Ivailo Marinov

Medal record

Representing Bulgaria

Men's Boxing

Olympic Games

World Amateur Championships

European Amateur Championships

World Cup

= Ivailo Marinov =

Bulgarian boxer (born 1960)

Ivailo Marinov (Ивайло Маринов; born 13 July 1960 in Varna, also known as Ismail Mustafov, Ismail Huseinov or Ivailo Khristov) is a Bulgarian boxer of Muslim Romani ancestry, who won the bronze medal at the 1980 Summer Olympics in light flyweight, and the gold medal in the same category at the 1988 Summer Olympics

==Amateur career==
Besides his Olympics results, Marinov also won the gold medal at the World Championship in 1982.

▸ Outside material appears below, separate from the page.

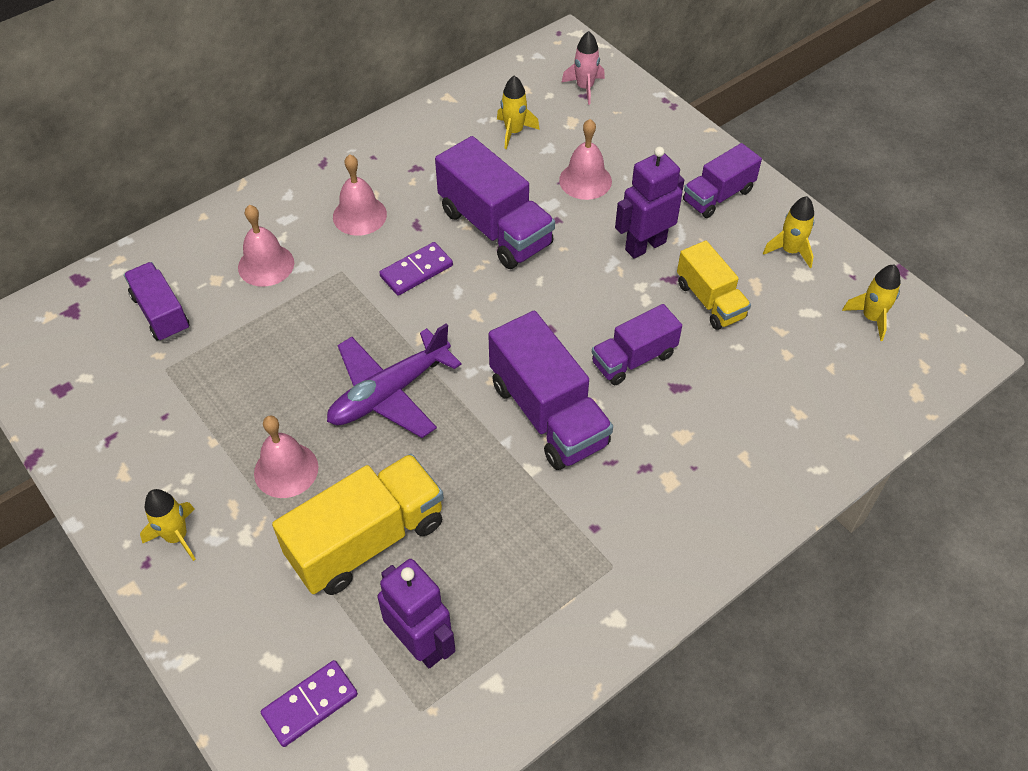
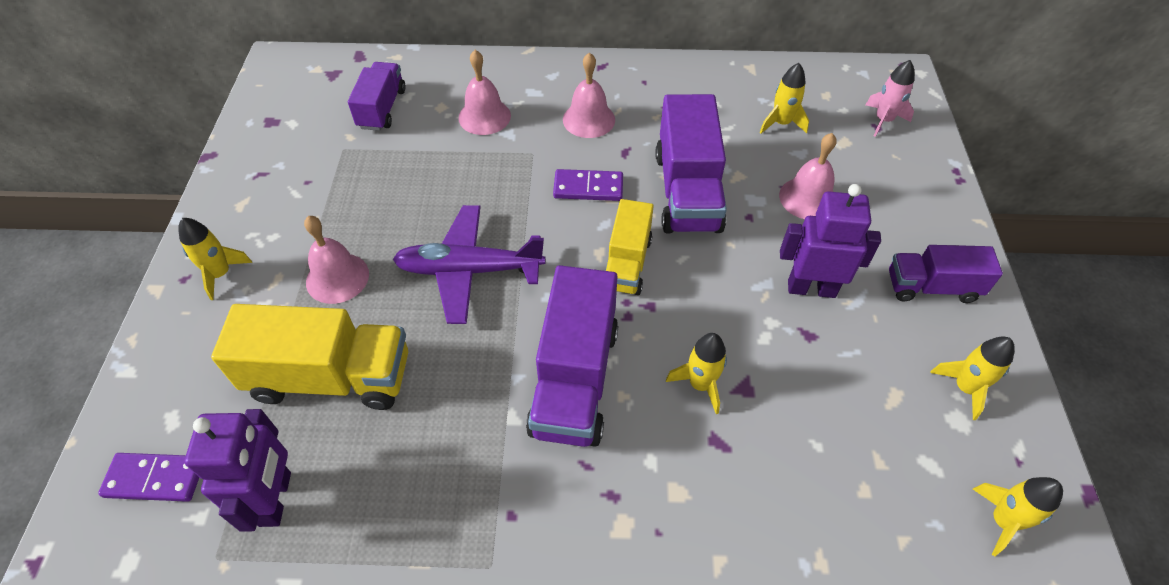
camera: 40 degrees right, 0 degrees up
purple truck [592,304,682,385] -> yellow rocket [666,333,727,414]
yellow truck [677,241,751,330] -> yellow truck moved to [605,199,654,295]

Marinov also won four gold medals in the European Boxing Championships in 1981, 1983, 1989 and 1991 and a silver medal in 1985.

==1980 Olympic results==
Below is the record of Ivailo Marinov, a Bulgarian light flyweight boxer who competed at the 1980 Moscow Olympics:

- Round of 32: bye
- Round of 16: Defeated Gerard Hawkins (Ireland) by decision, 5-0
- Quarterfinal: Defeated Ahmed Siad (Algeria) by decision, 5-0
- Semifinal: Lost to Hipolito Ramos (Cuba) by decision, 1-4 (was awarded bronze medal)

==1988 Olympic results==
Below is the record of Ivailo Marinov, a Bulgarian light flyweight boxer who competed at the 1988 Seoul, Olympics:

- Round of 64: bye
- Round of 32: Defeated Mark Epton (Great Britain) by decision, 5-0
- Round of 16: Defeated Henry Martínez (El Salvador) by decision, 5-0
- Quarterfinal: Defeated Alexander Mahmutov (Soviet Union) by decision, 5-0
- Semifinal: Defeated Leopoldo Serantes (Philippines) by decision, 5-0
- Final: Defeated Michael Carbajal (United States) by decision, 5-0 (won gold medal)

==Honors==
He was picked as Bulgaria's No. 1 Boxer of the 20th Century in a survey conducted by the Bulgarian Association of Boxing Journalists.